I destroyed 2 Dell laptop battery packs today,

Pack one was well used and a couple of years old. It contained 6 light purple cells marked CGP18650 E. Two of the cells voltage was 1.5v. the other 4 cells measured 2.49v. These pack has been sitting uncharged for 8-12 months,…should I keep them or trash them?

Pack two was an unopened new pack, office lady ordered wrong pack and never returned it said I could have it! :bigsmile: It contained 6 pink unmarked cells, there voltage ranged from 3.88v-3.93v,…I was surprised the voltage was so high as this pack has been in a desk draw for almost a year. All 6 are currently on charge but I would like to know more about the cells.

A quick guess, the lilac are Panasonic, pink are Samsung. Are they really CGP?

Pink sounds like LG, but photos and markings would help enormously.

The 2.49V cells might be OK.

I am sorry,….they are CGR18650 E!!!

The pink have no marking to speak of,…solid pink! I can make out some blue ink on the positive end of some of the batteries but I think it is different numbers on each battery?

I thought so! :smiley:

Do you have a hobby charger? If so, test the cells from the first pack within an ammo case or something similar that can contain venting and fire.

I have a Intellicharger V4 and a cheap wallwart charger that charges to 4.25v. I have all the “new cells” charging as we speak,…but I am scared of the older cells??

I’d be worried too, about charging those Panasonics. Even good brands can vent.

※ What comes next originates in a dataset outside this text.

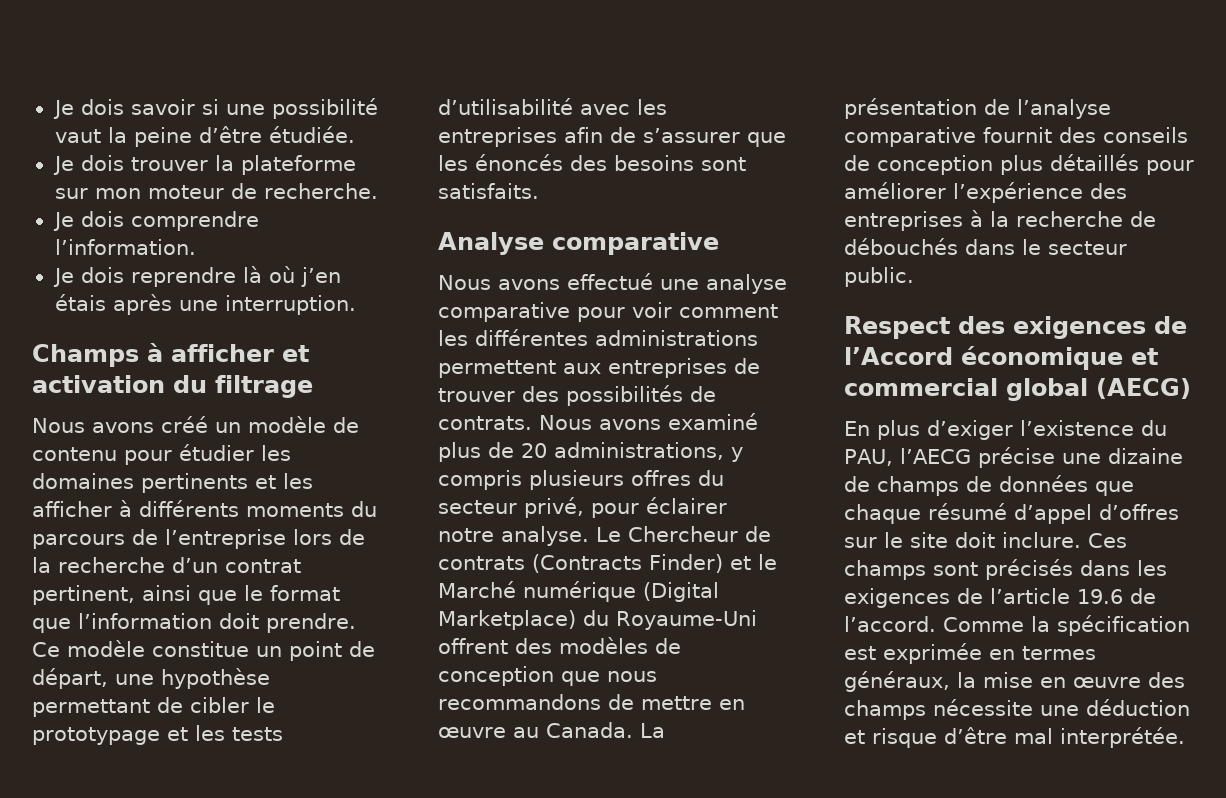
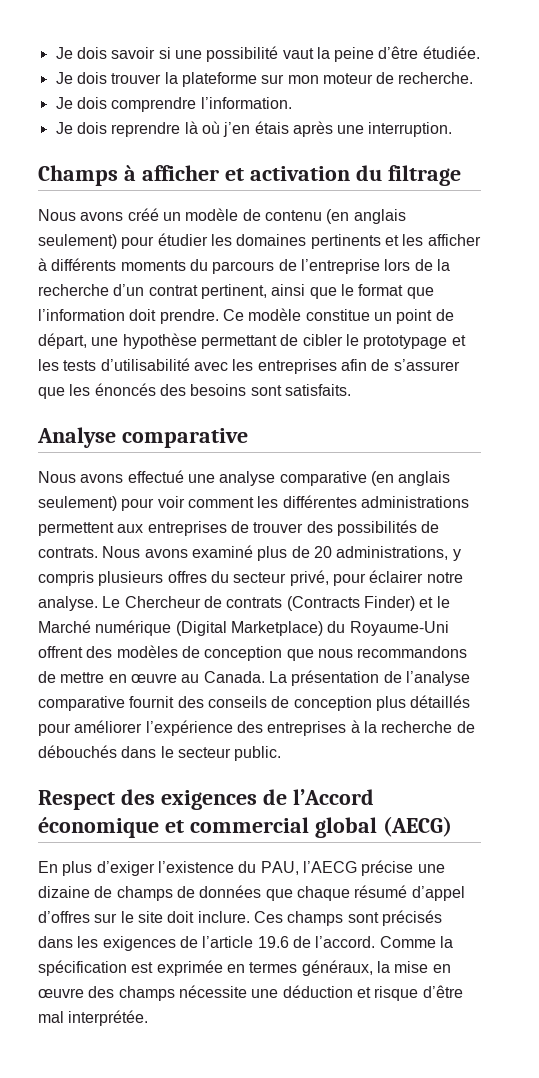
(117, 454) none -> [326,209,406,224] [38,234,117,249] (en anglais seulement)
(570, 312) none -> [370,471,451,486] [38,496,117,511] (en anglais seulement)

I'd hate to destroy the charger if the cell blows. Can you put together some leads to use the i4 to charge cells remotely?

I’ve pulled many old battery packs, most times you will find 2 cells below 2v
You can charge them up but in my experience their capacity is around 800mAh or less , the 2.49V cells might come back and provide a reasonable capacity of 1200mAh, which is fine , but you will always have doubts.
Most cells from a laptop pull are around 2200mAh rating, so is it worth it to keep used cells between 1000-1400 mAh? I do use them so for me it’s a worthwhile exercise, besides I enjoy fiddling with the whole process.

It’s also a good way to learn about older cells and their behavior as long as you have the correct equipment to monitor charge / discharge conditions accurately.

You need to know that if the temperature rises suddenly on a old cell during a charge or discharge, it’s time to pull the plug and toss it fast.